EXTRAIT DU DOCUMENT –
+++++
2.  Le juge a à tort conclu que je n'avais pas établi de résidence lorsque j'étais arrivé au Canada à titre d'immigrant ayant obtenu le droit d'établissement.

 

3.  Le juge a à tort conclu que je n'avais pas établi, de façon concrète ou autre, ma contribution au maintien d'un domicile canadien.

 

4.  Tout autre moyen que l'avocat juge opportun et que la Cour autorise.

 

            L'appelant, un homme de 52 ans, est né à Canton, en Chine, le 5 janvier 1945.  Il est arrivé au Canada, à Vancouver, avec son épouse et leurs enfants, le 3 octobre 1989, et ils ont obtenu le statut de résidents permanents le même jour.  L'appelant et sa famille se sont immédiatement établis à Mississauga (Ontario).  Avant de venir au Canada, l'appelant avait vendu l'une de ses deux entreprises de vente au détail de vêtements de mode à Hong Kong.  Subséquemment, à savoir en mars 1990, il y est retourné pour fermer l'entreprise qui restait et pour vendre les locaux.

 

            En juillet 1990, il a constitué en société Daye Fashion Co. Ltd., une société ontarienne faisant l'importation et l'exportation de vêtements de mode.  Cette compagnie fait affaires à Toronto.  On a soutenu que M. Ng devait se rendre à Hong Kong à de nombreuses occasions pour le compte de Daye Fashion Co. Ltd., qui a un réseau de relations étendu à Hong Kong, où lui‑même négocie avec des acheteurs et des fournisseurs.  On a également fait valoir que M. Ng se rendait aussi en Chine pour y visiter son père âgé, qui souffre d'une hernie discale et d'arthrite sévère au genou; en raison de l'incapacité de celui‑ci à se déplacer, l'appelant a dû l'aider à prendre soin de lui‑même et il a dû prendre des dispositions pour que l'on prenne soin de lui en son absence car sa mère vieillit elle aussi et elle n'est pas en bonne santé.

 

            L'appelant a parrainé ses parents et des neveux au Canada et il a participé à leur préparation en vue d'immigrer.  Pendant la période en cause, l'appelant s'est rendu à Hong Kong et en Chine à 16 reprises, principalement pour affaires et pour prendre soin de son père malade.
+++++
DONNÉES AFFICHÉES –
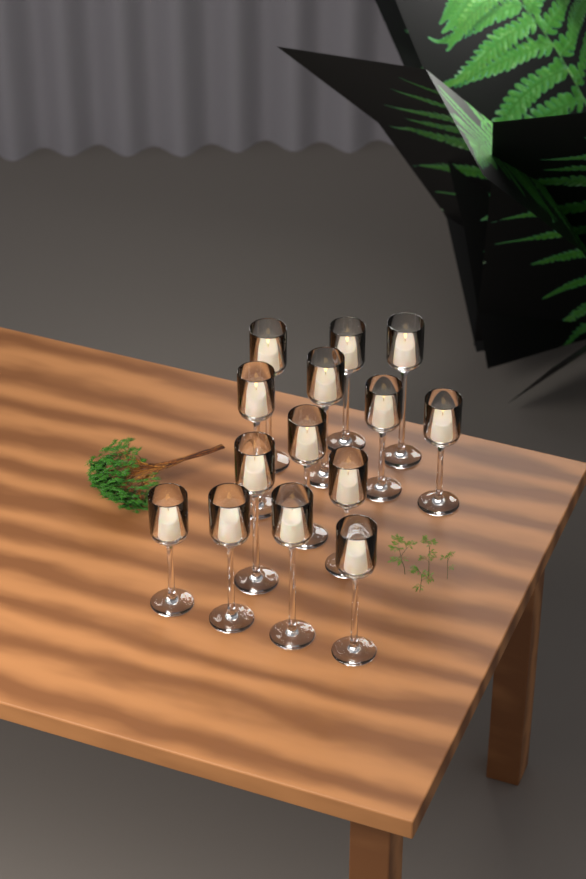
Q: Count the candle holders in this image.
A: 14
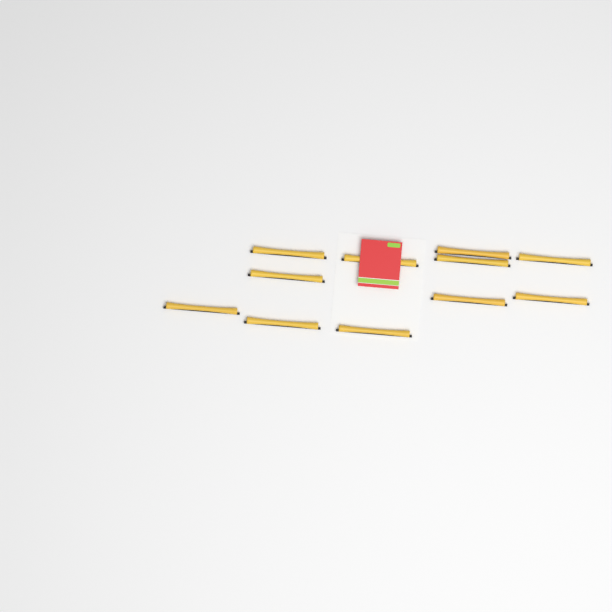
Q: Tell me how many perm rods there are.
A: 11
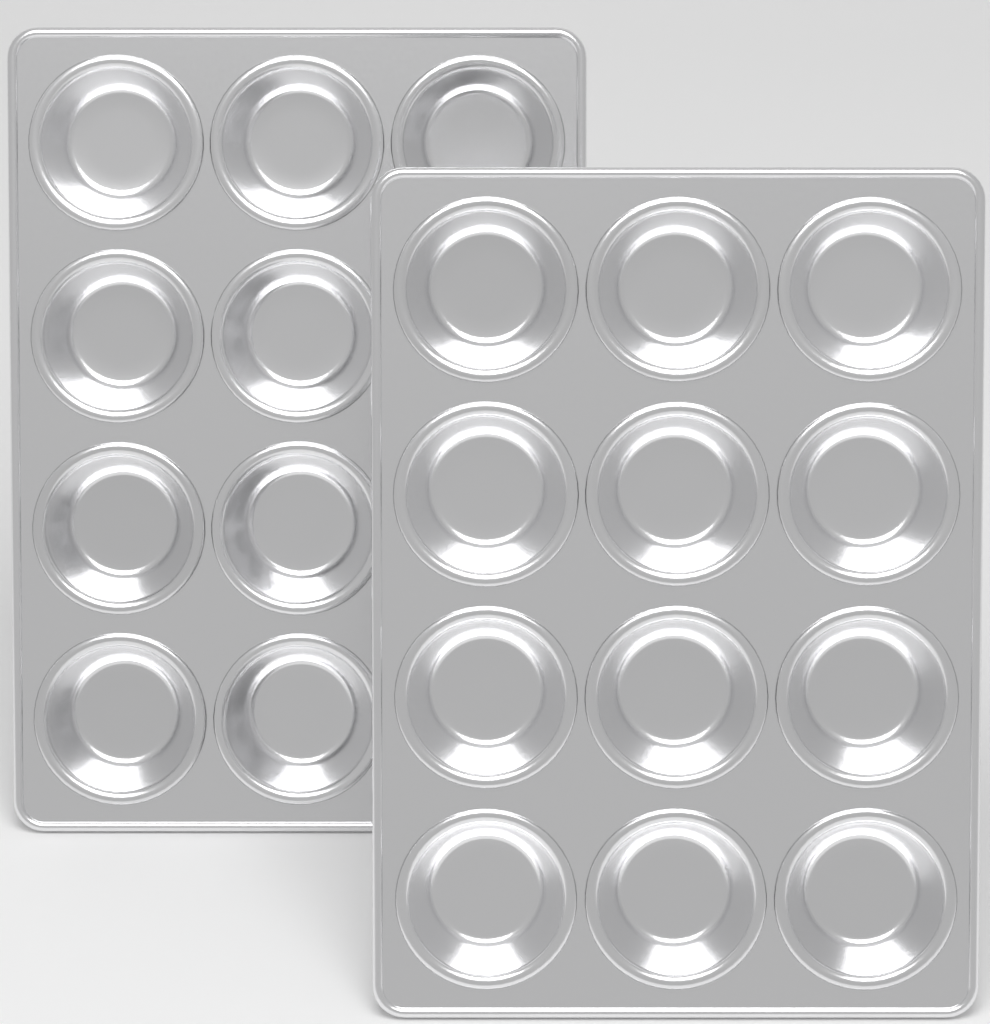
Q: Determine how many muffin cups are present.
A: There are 21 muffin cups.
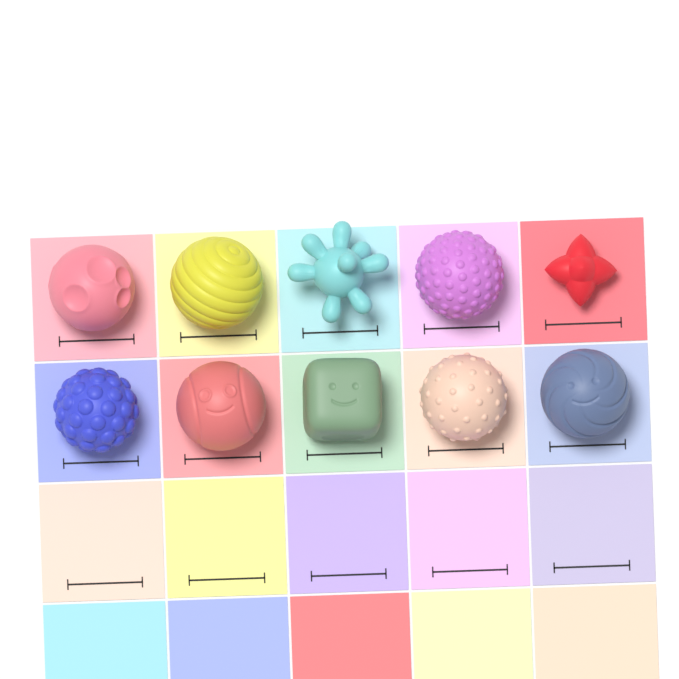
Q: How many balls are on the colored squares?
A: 10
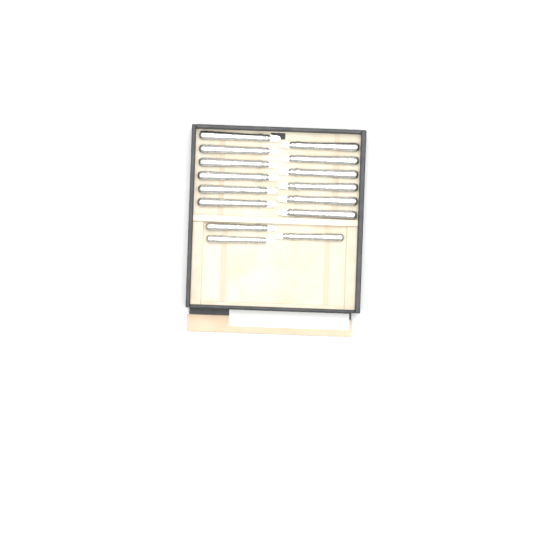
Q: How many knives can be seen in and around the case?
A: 15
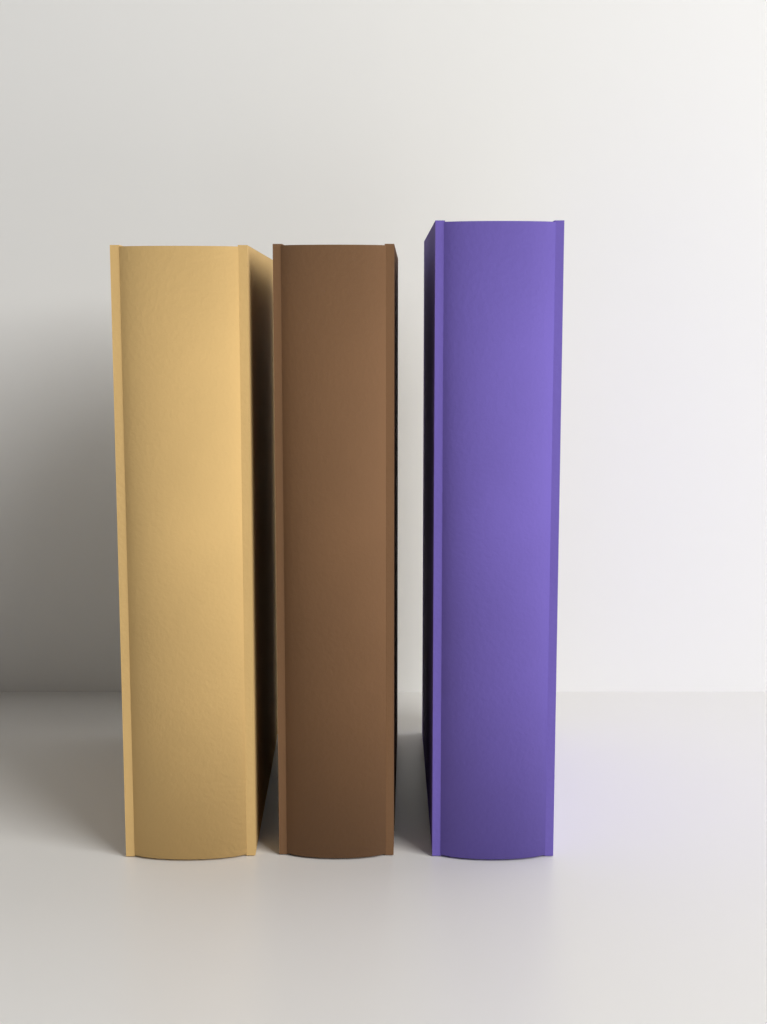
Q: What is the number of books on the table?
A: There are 3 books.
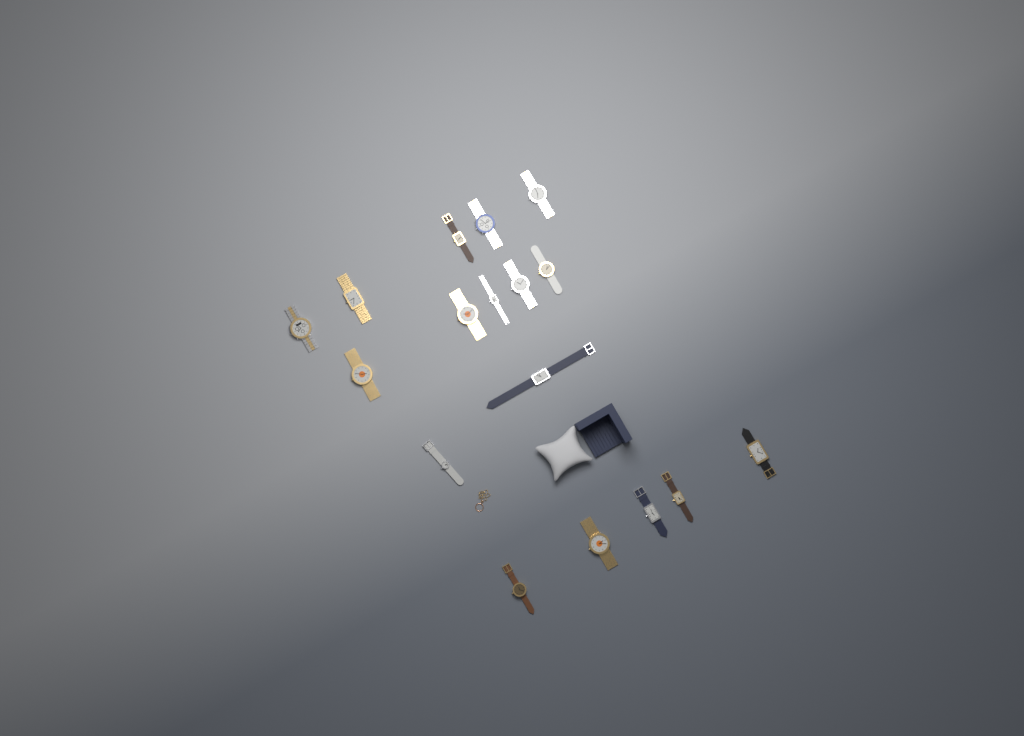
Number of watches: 17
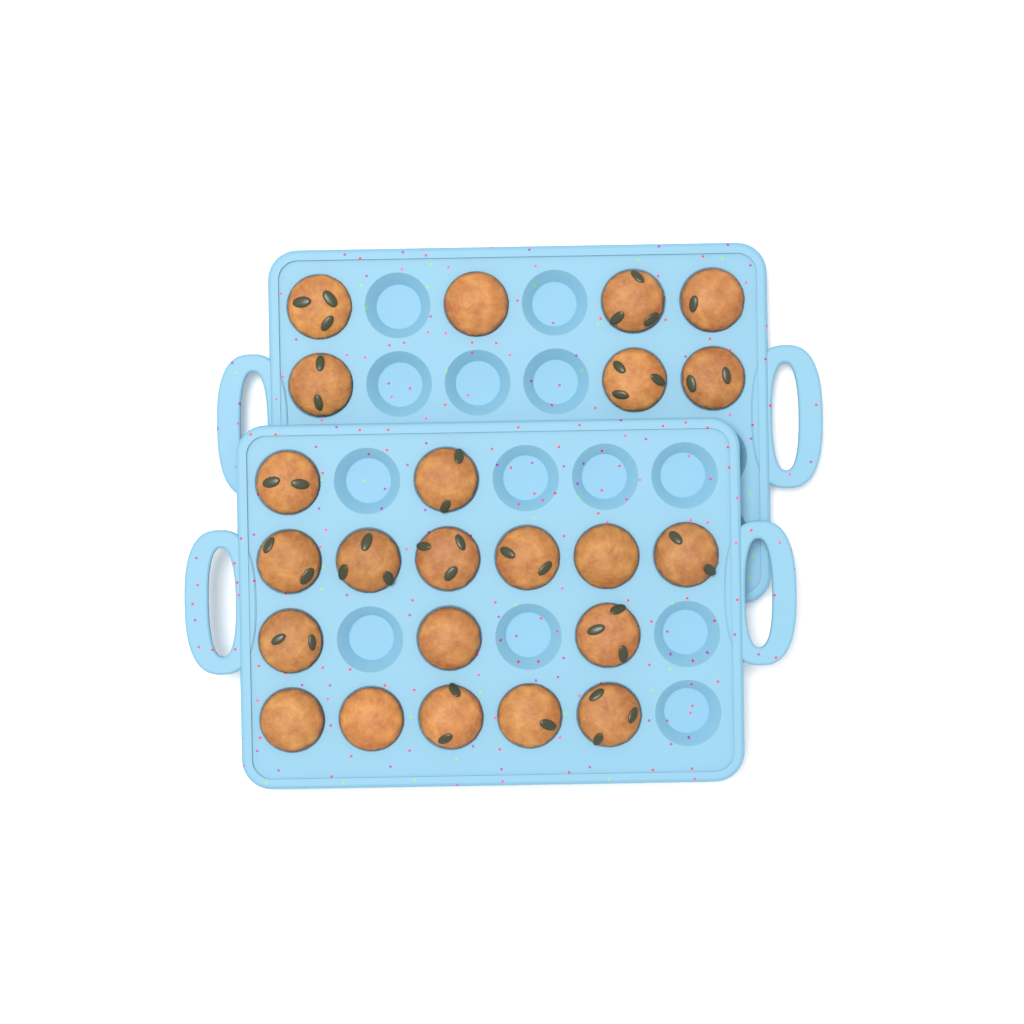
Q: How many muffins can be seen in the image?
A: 23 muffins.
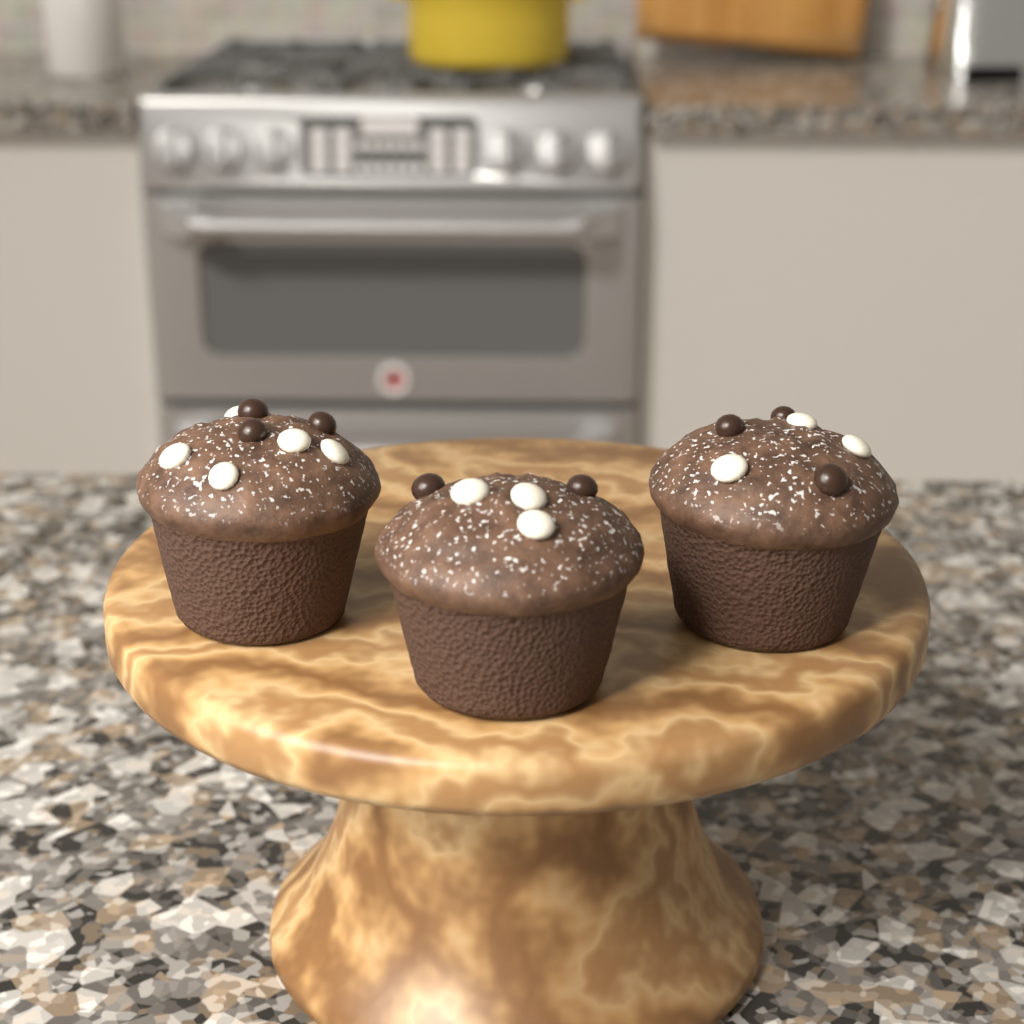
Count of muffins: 3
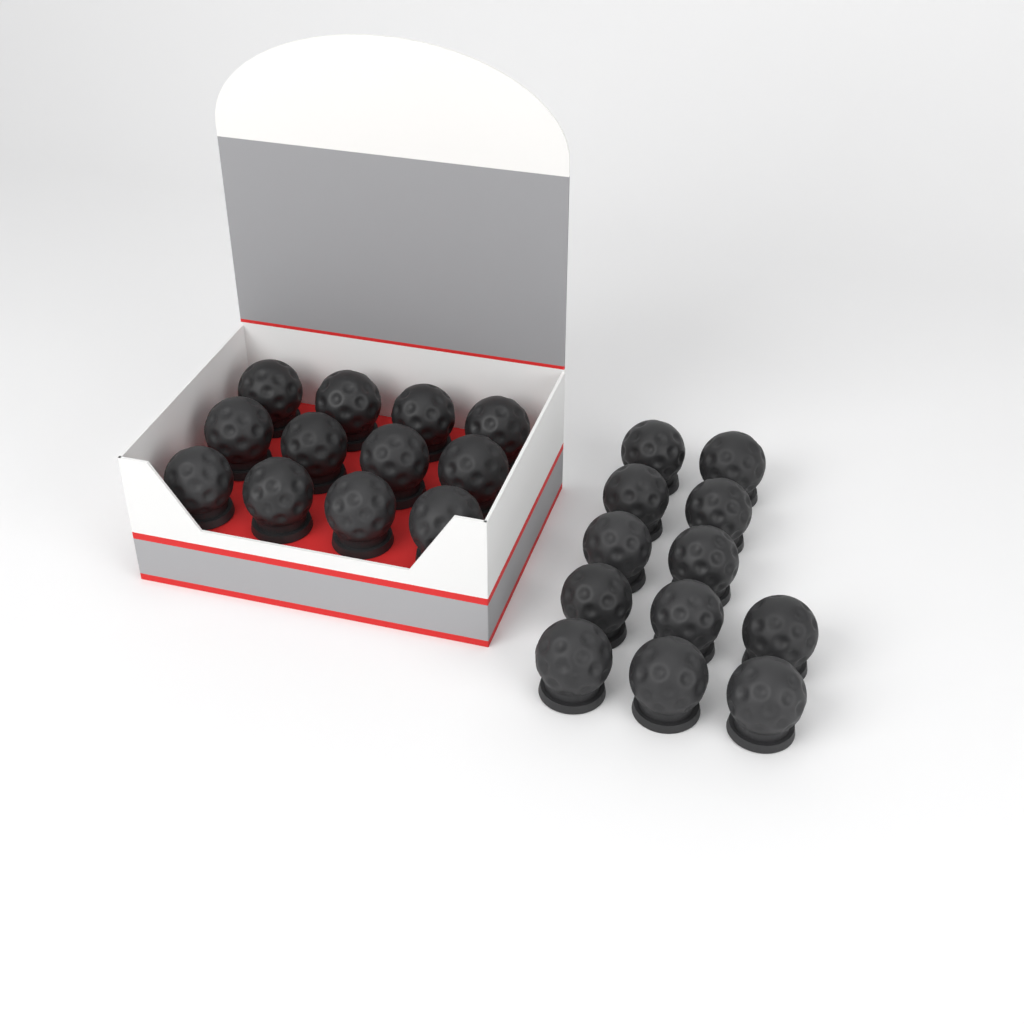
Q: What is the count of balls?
+++++
ÉNONCÉ 1 – Relevez toutes les dates (jour, mois ou année) qui figurent dans l'extrait.
ÉNONCÉ 2 – Recopiez mot pour mot le passage de l'extrait qui va de « L'appelant a parrainé » à « son père malade. ».
ÉNONCÉ 3 – D'après l'extrait, les affirmations suivantes sont-elles exactes ? (a) L'appelant est arrivé seul au Canada. (b) Daye Fashion Co. Ltd. fait affaires à Toronto. (c) Pendant la période en cause, l'appelant s'est rendu à Hong Kong et en Chine à 12 reprises.

RÉPONSE ATTENDUE 1 – 5 janvier 1945 ; 3 octobre 1989 ; mars 1990 ; juillet 1990

RÉPONSE ATTENDUE 2 –
L'appelant a parrainé ses parents et des neveux au Canada et il a participé à leur préparation en vue d'immigrer.  Pendant la période en cause, l'appelant s'est rendu à Hong Kong et en Chine à 16 reprises, principalement pour affaires et pour prendre soin de son père malade.

RÉPONSE ATTENDUE 3 –
(a) Non : « Il est arrivé au Canada, à Vancouver, avec son épouse et leurs enfants »
(b) Oui : « Cette compagnie fait affaires à Toronto. »
(c) Non : « l'appelant s'est rendu à Hong Kong et en Chine à 16 reprises »